Sumbawa. Nice to sea you!
- louisedocker5
- Jul 7, 2022
- 2 min read

Our next stop was Sumbawa, the slightly larger island next to Flores. After a very dubious ferry across (I can’t possibly try and explain the inefficiencies of buying a ticket for one of these things), the town of Sape came into view under the setting sun. Although the main port on the east side of the island, there wasn’t really anything outside of the harbour walls. Suddenly we were confronted by the realisation the time had come to strap the bikes to the top of a death wagon and speed around the mountain roads. As you can imagine, I was thrilled.
In the interest of being ‘easy breezy’, I summoned my most convincing “It will be fine” mantra and climbed aboard. I was not easy breezy for the next 40 minutes. It was a miracle the bikes stayed on as we careened around tight corners and overtook lorries on blind bends. But we made it to Bima and after cycling around for 20 minutes we finally found our hotel. Unfortunately our room was at the less luxurious end, with a leaking toilet and worms coming out the tap. Despite this we slept fine (?!?) but we were quick to leave in the morning.
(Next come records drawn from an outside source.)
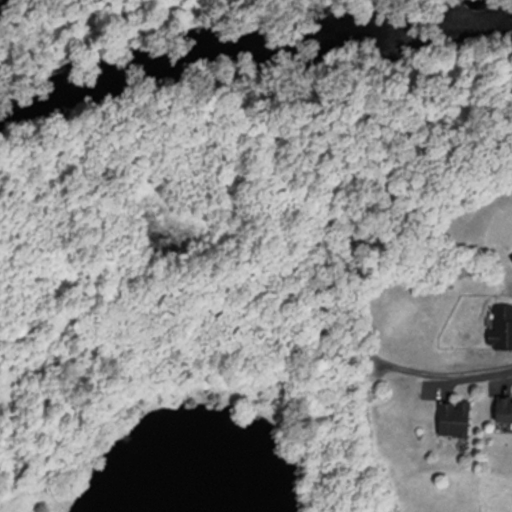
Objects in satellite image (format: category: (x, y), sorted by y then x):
road: (1, 3)
river: (251, 48)
building: (504, 329)
building: (502, 330)
road: (492, 371)
building: (504, 410)
building: (505, 412)
building: (456, 420)
building: (455, 421)
park: (169, 459)
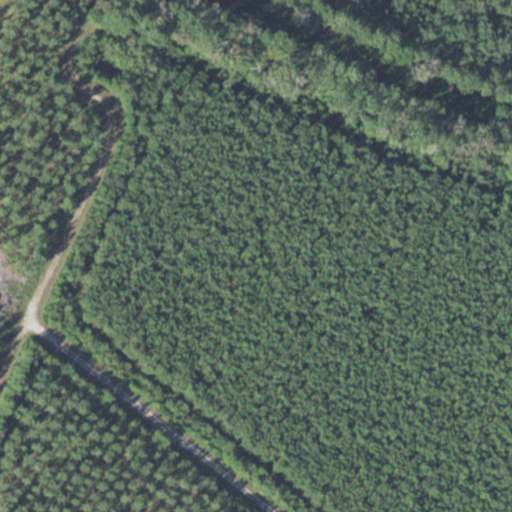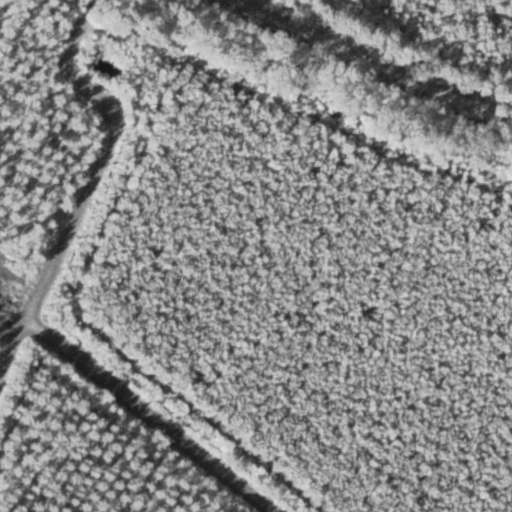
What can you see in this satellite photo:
road: (85, 327)
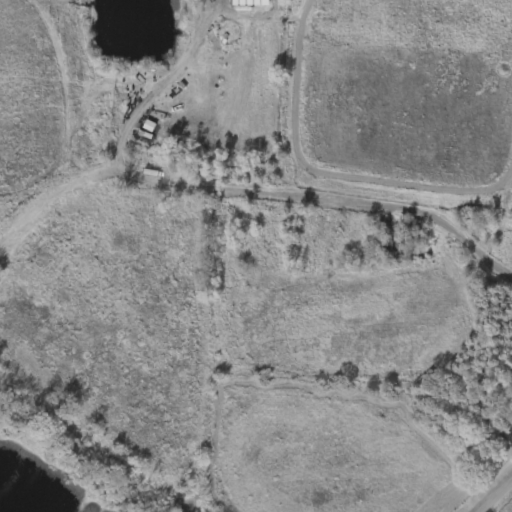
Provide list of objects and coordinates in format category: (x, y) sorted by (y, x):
building: (238, 4)
road: (256, 193)
road: (487, 489)
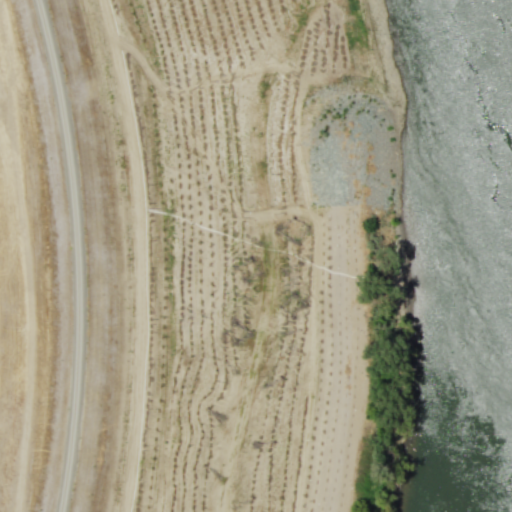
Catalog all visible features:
road: (78, 254)
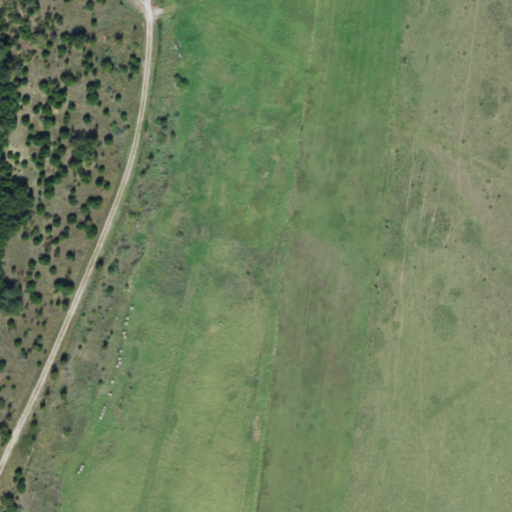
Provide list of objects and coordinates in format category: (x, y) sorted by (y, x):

Flores was full of jungle, steep roads and friendly villages. Sumbawa, in contrast, was more forest with hedgerows and an IndoMart every 10km. Delighted at the change of scenery, we wizzed around the north of the island. At some point, I’ll work out how to share our route on our website so you can see exactly where we’ve been. In the interim, you can track us on Strava. We wore down our brake pads as we flew down the steep hills and smiled in awe at the flat plains full of paddy fields and salt farms. Much later, after 100km, we took a chance on a road that may or may not be a road (according to Google) so that we could continue around the coast. Luckily the gamble paid off as we cycled down our first single track road fringed with small fishing villages and working horses. The going finally flat, the heat of the sun wavering, we got some speed up, cycling right next to the sea.
Quite abruptly, we had a sharp awakening as we saw some steep inclines ahead. Our legs already tired, we swore loudly all the way up several hills, much to the confusion of the locals. Even the waves lapping at the shore mere meters away could not calm our anger. Nowhere on the map indicated steep hills!!
The Whales and Waves Resort was a welcome finish. Greeted by 2 friendly yellow labradors we felt right at home walking into this beachfront paradise. The next few days were spent snorkelling and exploring the reef. We took a kayak out to a small island offshore and paddled our way over to a coral wall, brimming with all types of fish and beautiful (live!) coral. The colours were exceptional – the most vibrant coral I’ve seen to date. We spent hours swimming around, completely alone with the fish. Then, with slightly sunburnt backs, we swam home and continued to relax with the sound of the waves.